Dataset entries:
━━━

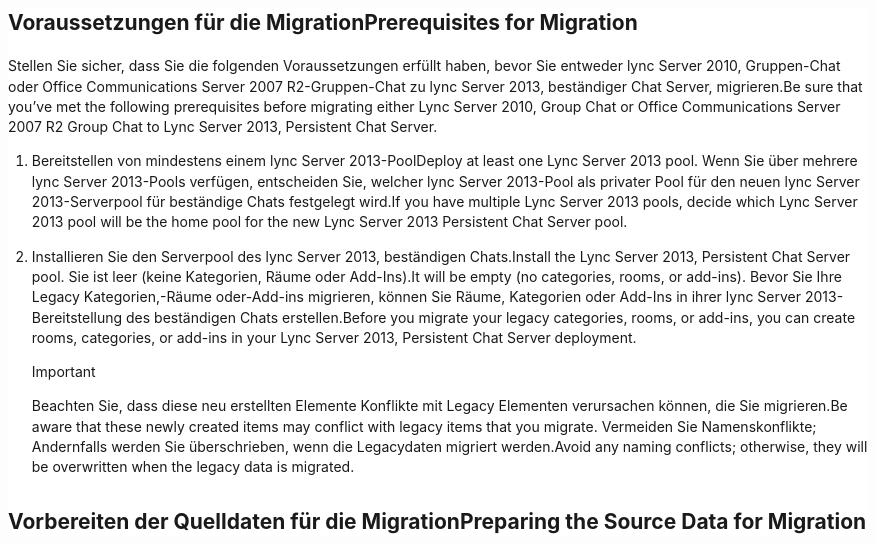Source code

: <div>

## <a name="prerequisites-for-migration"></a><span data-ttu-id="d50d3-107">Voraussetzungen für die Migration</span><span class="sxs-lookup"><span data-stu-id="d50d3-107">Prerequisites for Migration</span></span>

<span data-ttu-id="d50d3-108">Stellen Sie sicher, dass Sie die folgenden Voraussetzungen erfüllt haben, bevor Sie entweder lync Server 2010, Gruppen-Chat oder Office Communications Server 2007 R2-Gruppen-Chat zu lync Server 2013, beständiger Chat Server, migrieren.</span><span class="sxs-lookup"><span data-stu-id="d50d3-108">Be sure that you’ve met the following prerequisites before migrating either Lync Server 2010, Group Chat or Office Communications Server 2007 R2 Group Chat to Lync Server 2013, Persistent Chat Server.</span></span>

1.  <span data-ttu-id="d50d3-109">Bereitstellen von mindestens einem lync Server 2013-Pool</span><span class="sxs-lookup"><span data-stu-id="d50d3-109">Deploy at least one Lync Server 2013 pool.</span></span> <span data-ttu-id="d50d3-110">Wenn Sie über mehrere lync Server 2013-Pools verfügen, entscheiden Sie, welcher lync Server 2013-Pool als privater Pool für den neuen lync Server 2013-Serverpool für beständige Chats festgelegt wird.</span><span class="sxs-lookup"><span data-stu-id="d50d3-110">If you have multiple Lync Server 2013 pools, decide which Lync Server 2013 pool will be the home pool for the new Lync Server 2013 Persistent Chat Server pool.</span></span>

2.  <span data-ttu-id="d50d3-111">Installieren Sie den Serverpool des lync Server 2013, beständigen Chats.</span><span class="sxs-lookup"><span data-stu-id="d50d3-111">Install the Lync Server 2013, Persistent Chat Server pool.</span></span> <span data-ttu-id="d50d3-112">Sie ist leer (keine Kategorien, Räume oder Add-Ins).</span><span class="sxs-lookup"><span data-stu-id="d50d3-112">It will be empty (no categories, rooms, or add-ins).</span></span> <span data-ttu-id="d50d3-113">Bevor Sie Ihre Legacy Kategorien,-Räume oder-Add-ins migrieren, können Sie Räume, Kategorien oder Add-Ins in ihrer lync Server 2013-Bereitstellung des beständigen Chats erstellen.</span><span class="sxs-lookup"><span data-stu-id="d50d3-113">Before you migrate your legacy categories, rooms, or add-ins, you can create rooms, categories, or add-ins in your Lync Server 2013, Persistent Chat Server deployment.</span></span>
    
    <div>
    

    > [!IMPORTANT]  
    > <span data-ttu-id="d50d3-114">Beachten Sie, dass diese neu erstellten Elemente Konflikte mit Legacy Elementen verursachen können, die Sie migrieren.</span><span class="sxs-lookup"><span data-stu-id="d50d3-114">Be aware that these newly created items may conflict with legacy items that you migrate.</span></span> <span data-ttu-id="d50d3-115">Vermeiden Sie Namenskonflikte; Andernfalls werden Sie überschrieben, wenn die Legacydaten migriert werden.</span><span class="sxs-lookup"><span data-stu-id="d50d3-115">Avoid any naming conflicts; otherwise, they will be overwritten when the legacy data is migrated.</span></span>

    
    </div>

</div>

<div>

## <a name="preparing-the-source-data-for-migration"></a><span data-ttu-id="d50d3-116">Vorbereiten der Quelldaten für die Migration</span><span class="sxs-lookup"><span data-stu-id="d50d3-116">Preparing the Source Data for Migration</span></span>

━━━

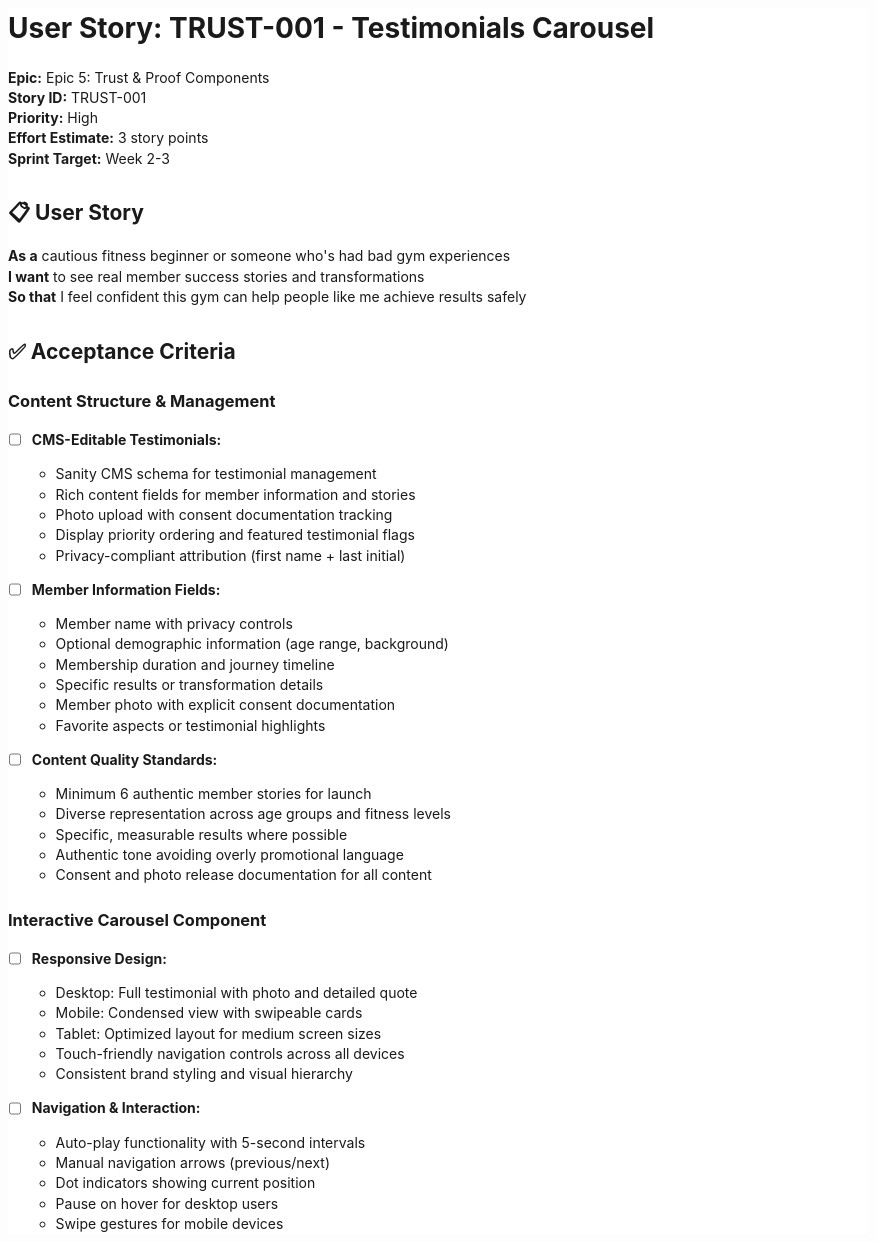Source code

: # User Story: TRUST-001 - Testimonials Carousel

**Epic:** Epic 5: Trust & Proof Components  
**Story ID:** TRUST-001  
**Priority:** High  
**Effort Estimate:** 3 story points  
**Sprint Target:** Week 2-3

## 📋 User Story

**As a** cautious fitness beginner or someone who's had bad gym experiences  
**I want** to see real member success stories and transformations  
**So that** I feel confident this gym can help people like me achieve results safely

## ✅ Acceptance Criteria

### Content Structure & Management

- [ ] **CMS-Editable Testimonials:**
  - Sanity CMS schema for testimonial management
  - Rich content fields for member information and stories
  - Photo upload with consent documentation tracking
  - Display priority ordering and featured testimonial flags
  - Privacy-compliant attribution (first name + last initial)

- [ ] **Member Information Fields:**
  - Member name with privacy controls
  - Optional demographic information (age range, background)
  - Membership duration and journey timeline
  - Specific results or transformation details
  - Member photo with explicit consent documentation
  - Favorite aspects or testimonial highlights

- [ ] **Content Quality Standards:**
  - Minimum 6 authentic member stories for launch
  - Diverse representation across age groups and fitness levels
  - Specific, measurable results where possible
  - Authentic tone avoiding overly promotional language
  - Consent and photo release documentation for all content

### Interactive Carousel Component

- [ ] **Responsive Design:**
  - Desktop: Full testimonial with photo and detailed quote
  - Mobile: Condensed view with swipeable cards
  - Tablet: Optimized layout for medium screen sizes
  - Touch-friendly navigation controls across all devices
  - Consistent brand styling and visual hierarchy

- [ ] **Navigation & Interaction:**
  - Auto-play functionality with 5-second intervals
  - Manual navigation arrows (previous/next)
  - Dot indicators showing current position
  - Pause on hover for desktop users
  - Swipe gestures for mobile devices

━━━

§ Task to carry out
Above are some lines. Repeat exactly, and only, those from the line that has "- Pause on hover for desktop users" through the line that has "- Swipe gestures for mobile devices".

§ Your response
  - Pause on hover for desktop users
  - Swipe gestures for mobile devices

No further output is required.